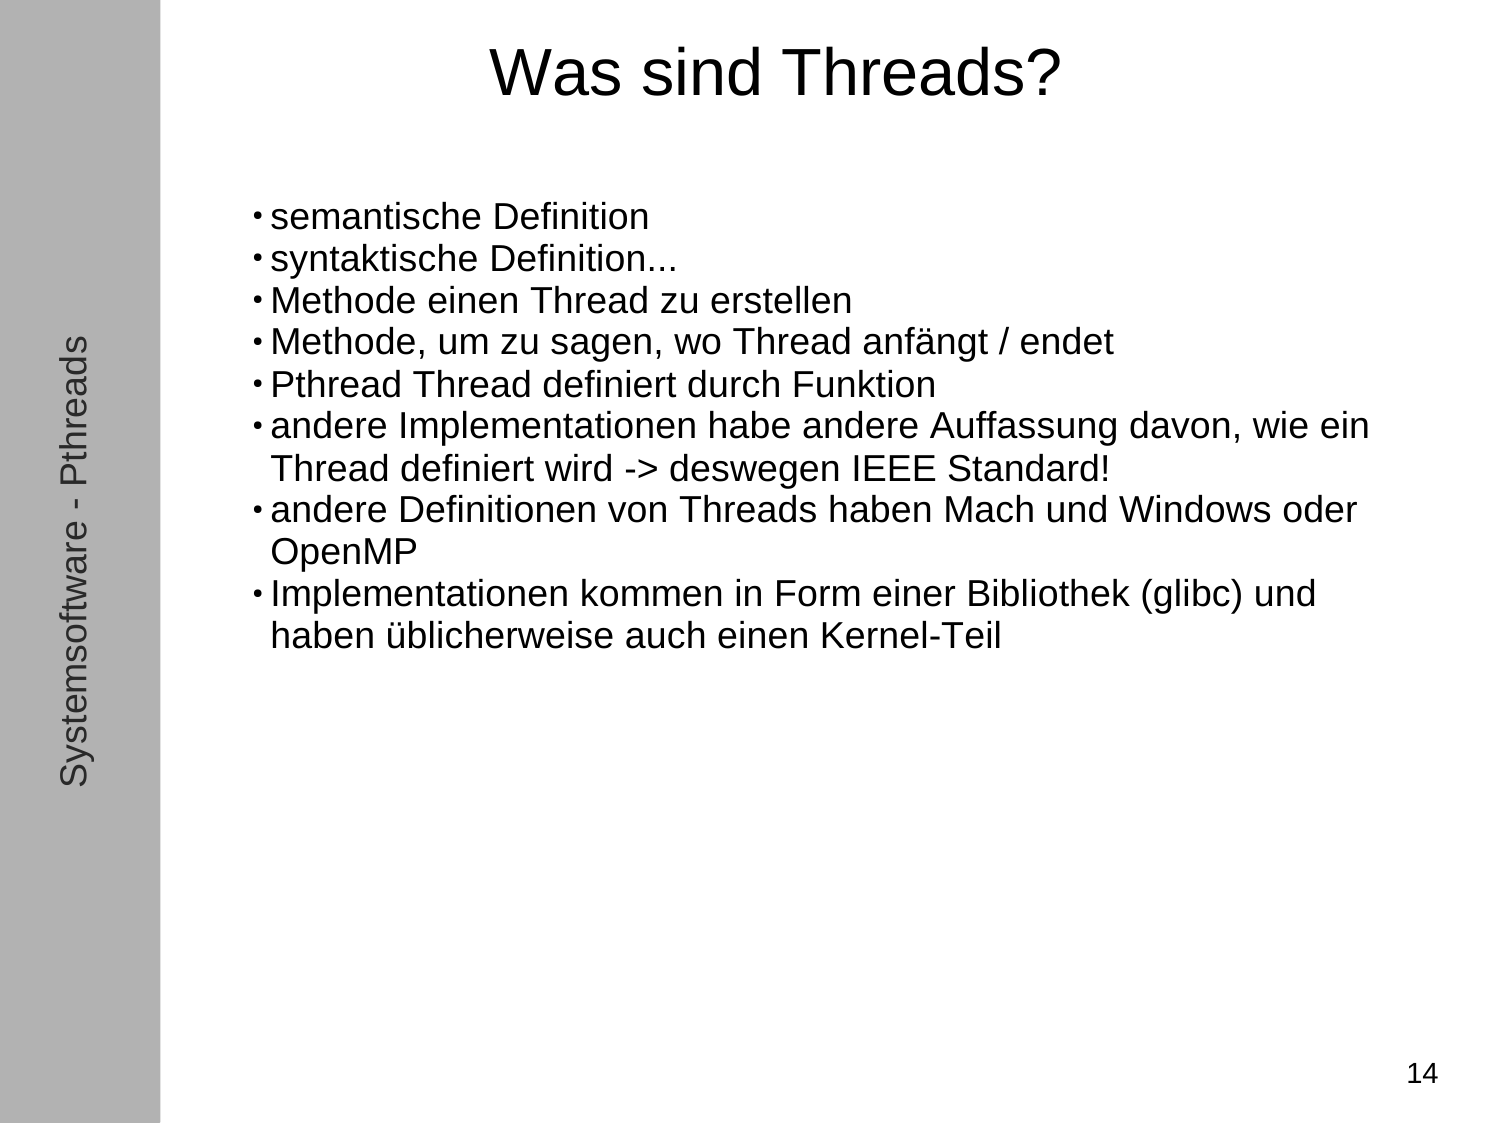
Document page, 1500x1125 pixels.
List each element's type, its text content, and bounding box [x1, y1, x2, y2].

---

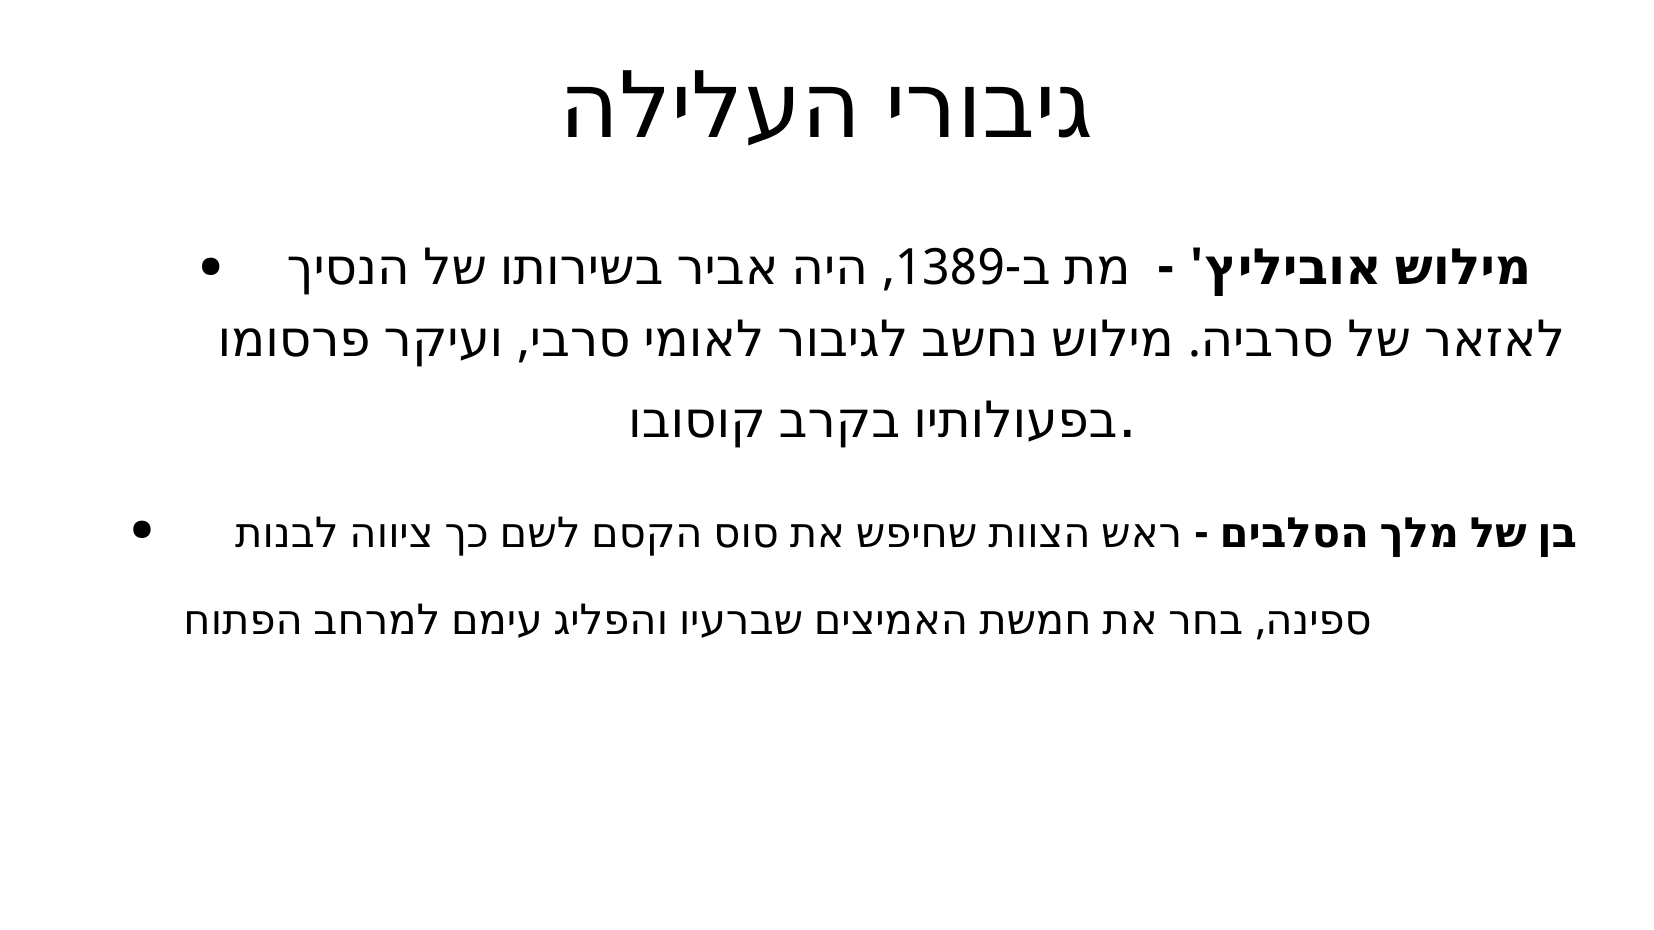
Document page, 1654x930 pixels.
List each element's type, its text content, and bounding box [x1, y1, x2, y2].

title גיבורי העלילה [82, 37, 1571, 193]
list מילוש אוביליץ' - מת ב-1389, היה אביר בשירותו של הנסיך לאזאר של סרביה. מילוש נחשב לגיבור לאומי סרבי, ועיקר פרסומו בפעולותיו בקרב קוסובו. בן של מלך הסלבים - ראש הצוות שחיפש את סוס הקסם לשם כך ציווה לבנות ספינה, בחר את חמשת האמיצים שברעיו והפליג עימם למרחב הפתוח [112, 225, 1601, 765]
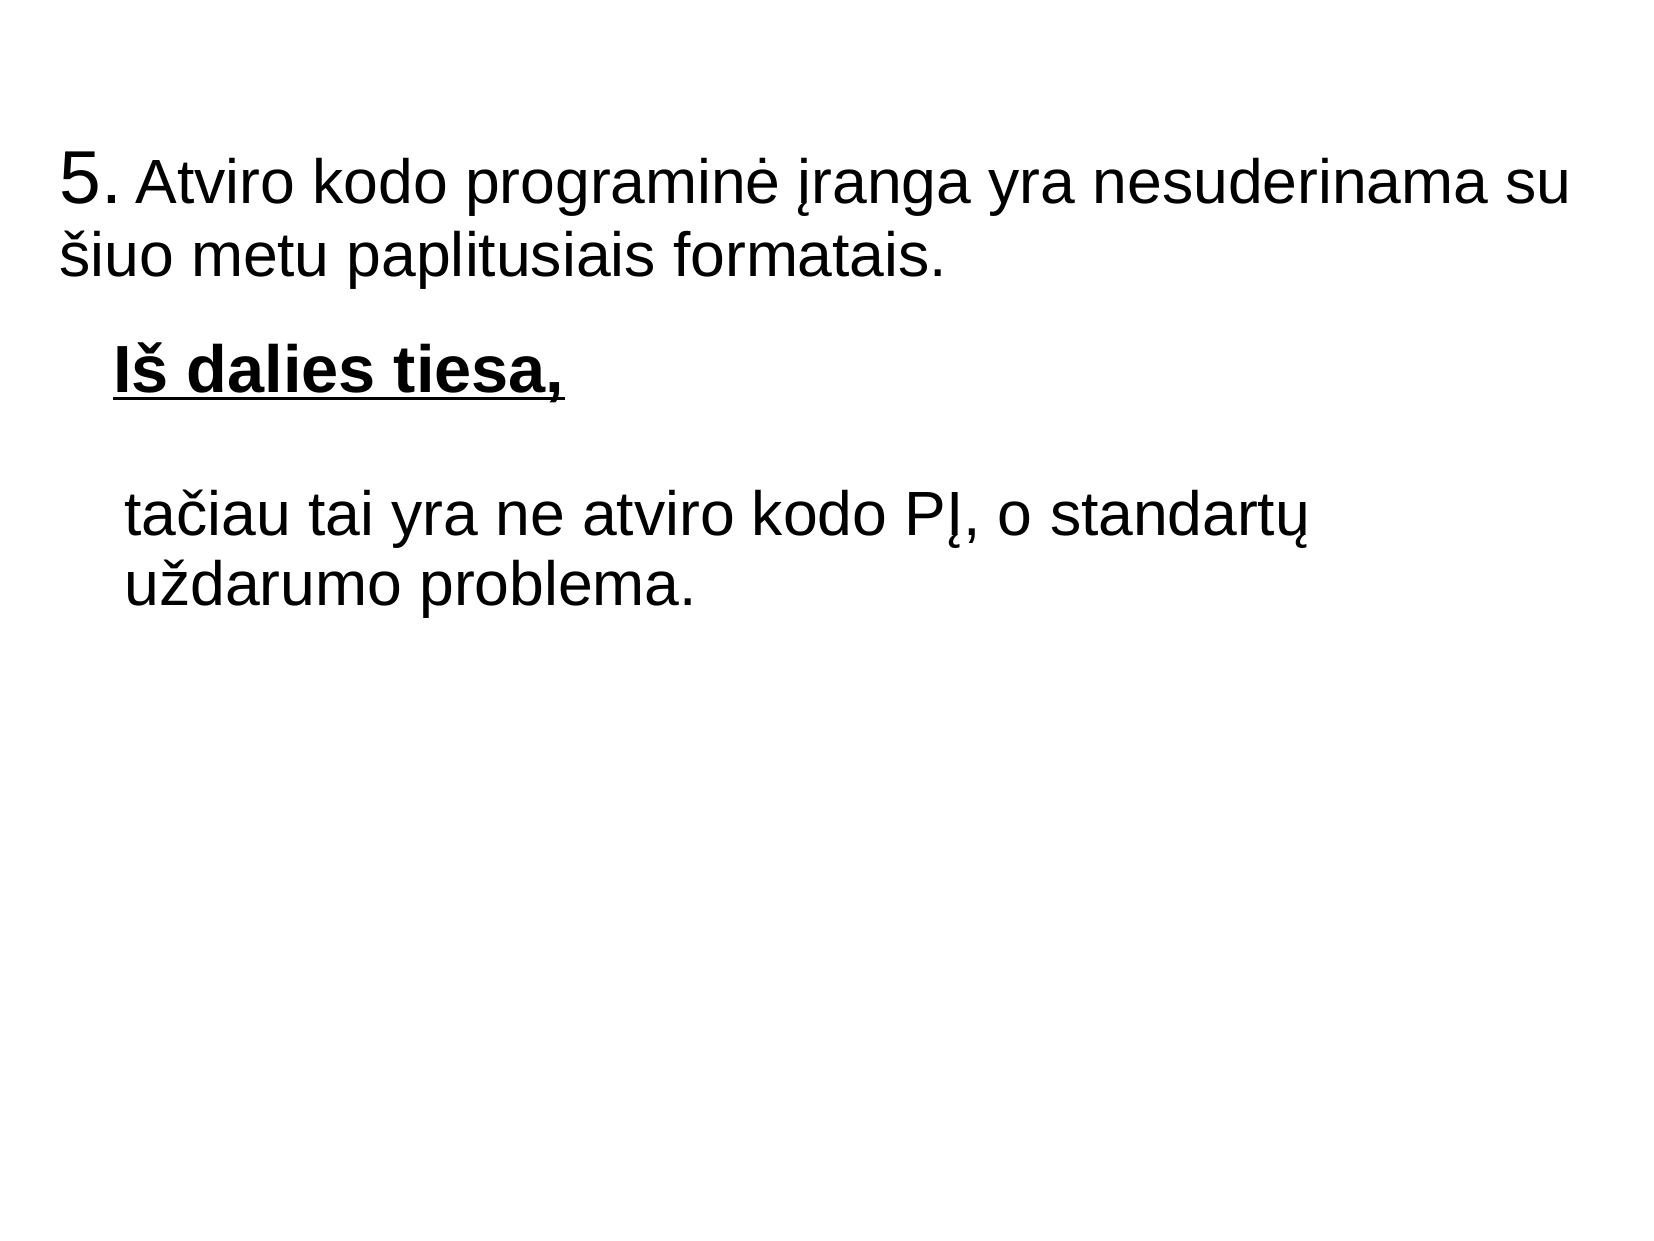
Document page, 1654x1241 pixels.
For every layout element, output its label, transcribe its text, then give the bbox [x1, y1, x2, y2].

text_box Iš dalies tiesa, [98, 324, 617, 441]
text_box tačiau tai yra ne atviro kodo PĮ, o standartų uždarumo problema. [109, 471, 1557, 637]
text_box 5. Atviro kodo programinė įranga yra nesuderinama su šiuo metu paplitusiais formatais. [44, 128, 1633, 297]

▸ WHAT TO DO: Rewrite the lines from the one containing "Document page, 1654x1241 pixels." through the one containing "text_box 5. Atviro", inclusive, changing "bbox" to "bounding box" and leaving everything else as it is.

▸ ANSWER TO THE PROBLEM:
Document page, 1654x1241 pixels.
For every layout element, output its label, transcribe its text, then give the bounding box [x1, y1, x2, y2].

text_box Iš dalies tiesa, [98, 324, 617, 441]
text_box tačiau tai yra ne atviro kodo PĮ, o standartų uždarumo problema. [109, 471, 1557, 637]
text_box 5. Atviro kodo programinė įranga yra nesuderinama su šiuo metu paplitusiais formatais. [44, 128, 1633, 297]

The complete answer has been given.